Thursday, August 16, 2012
-Sgt. Miles O'Rourke (voiced by Bryan Cranston!)
Teknoman (originally called Tekkaman Blade in Japan) was a show I caught just at the right time. It's life on American TV was brief and only about half of the show's roughly 50 episodes were even aired. It was shown on UPN at 7:30 am on Saturday mornings. If I hadn't been up early one of these mornings, bored and looking for a distraction, I might never have seen it at all. I followed it faithfully until suddenly it wasn't on anymore. That was always a tough adjustment for a kid in the 90s - we didn't have the internet to keep us all so informed about show cancellations and schedule changes and all that. So when I heard almost twenty years later that the whole show was on DVD, I jumped at the chance. It was an obvious candidate for the next installment of this "Nostalgia Series," although I'm not sure what to write about next. Maybe The Pirates of Dark Water? I'll entertain suggestions.
I don't think I could have articulated why the series grabbed me so instantly when I first saw it. After watching the whole show recently, I have a better idea. I already said in the Casshan entry that anime tends to lay the drama on thicker than American cartoons, especially during the era we've been talking about. This show has an overriding feeling of futility, desperation and true struggle...feelings that were all very familiar. Despite all the robots and aliens, this show was much closer than other cartoons to the world that I knew. There was also the music, this awesome techno theme that introduced and concluded each episode. I loved that theme. I remember putting a microphone up to the television speakers to record it so that I could have it on tape and listen to a grainy recording of it whenever I wanted. Thankfully, now we have YouTube.

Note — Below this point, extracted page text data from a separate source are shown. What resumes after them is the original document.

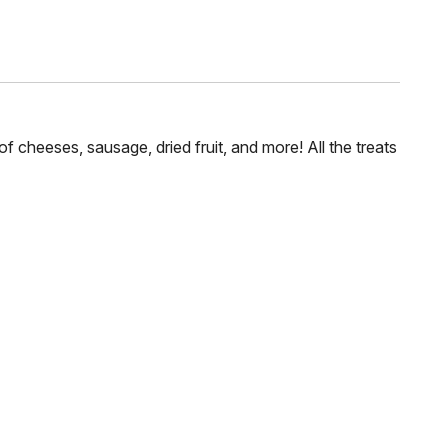
of cheeses, sausage, dried fruit, and more! All the treats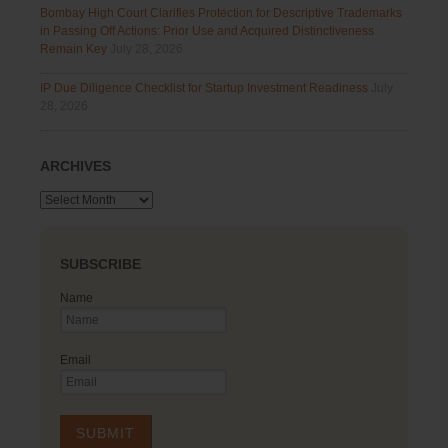
Bombay High Court Clarifies Protection for Descriptive Trademarks
in Passing Off Actions: Prior Use and Acquired Distinctiveness
Remain Key
July 28, 2026
IP Due Diligence Checklist for Startup Investment Readiness
July
28, 2026
ARCHIVES
Archives
SUBSCRIBE
Name
Email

I chose to watch it again with the English dub because that was what I remembered. It's the exact same one from the 90s and it commits most of the sins that drive hardcore anime buffs up the wall. Character names were Americanized. A feminine-looking male character was passed off as a woman (though with anime, the lack of massive cleavage on this "woman" is a dead giveaway). A bunch of James Bond-esque one-liners are delivered during battle scenes and I'm almost positive they were just grunts in the Japanese version...if I ever hear the phrase "sticky situation" again, it will be too soon. There was also a bit of censorship, but that's been undone for this DVD version. Still, after the first couple of episodes, I was nervous this was just going to come off as a hunk of cheese and not be the experience I remembered. However, the show's underlying power could not be diminished.
In the far future, Earth is at war with an alien race called the Radam ("Venomoids" in the English version). The show focuses on a group of elite pilots and mechanics called the Space Knights. This team has an uneasy relationship with the Allied Military Command, which is led by an authoritarian asshole named General Galt. One fateful evening, the Space Knights encounter a man who goes by the name "Blade" and has a crystal that allows him to become an armored warrior. Blade is more than the typical sullen anime hero, he has a serious case of post-traumatic stress from the experience that turned him into a Teknoman.
It is eventually revealed that Blade's real name is Nick Carter, and his entire family encountered the Radam during a benign space exploration. The Radam are highly-intelligent small parasites that seek out hosts to carry out their conquests. Before traveling to Earth, the Radam had enslaved a race of huge arachnid creatures (called "Spider-Crabs" by Earthlings) to serve as their infantry. Humans that encounter them are turned into Teknomen, brainwashed into servitude and assigned to lead the armies. Blade escaped before his transformation was complete, gaining the powers but retaining his free will. The others weren't as lucky, meaning that the evil Teknomen that Blade finds himself up against are all his loved ones - siblings and friends of the family. He may be able to save the Earth, but he'll have to destroy everyone he cares about to do it.
It's all a powerful metaphor for the horrors that come with war - most shows that pit the heroes against an extraterrestrial enemy aren't this honest about it. The human costs of war are hammered home over and over again, sometimes at unexpected moments. A sequence where Blade and his love interest Starr are exploring gets dark quickly when she finds a dusty, bloody doll underneath a pile of rubble. It says a lot without saying much at all. During the 1990s, it was likely intended as a commentary on the past rather than a dire warning for the future...but it certainly feels prescient today. I suppose the era doesn't matter in the end. That core message will always be releveant - the eventual winner of any war is Death.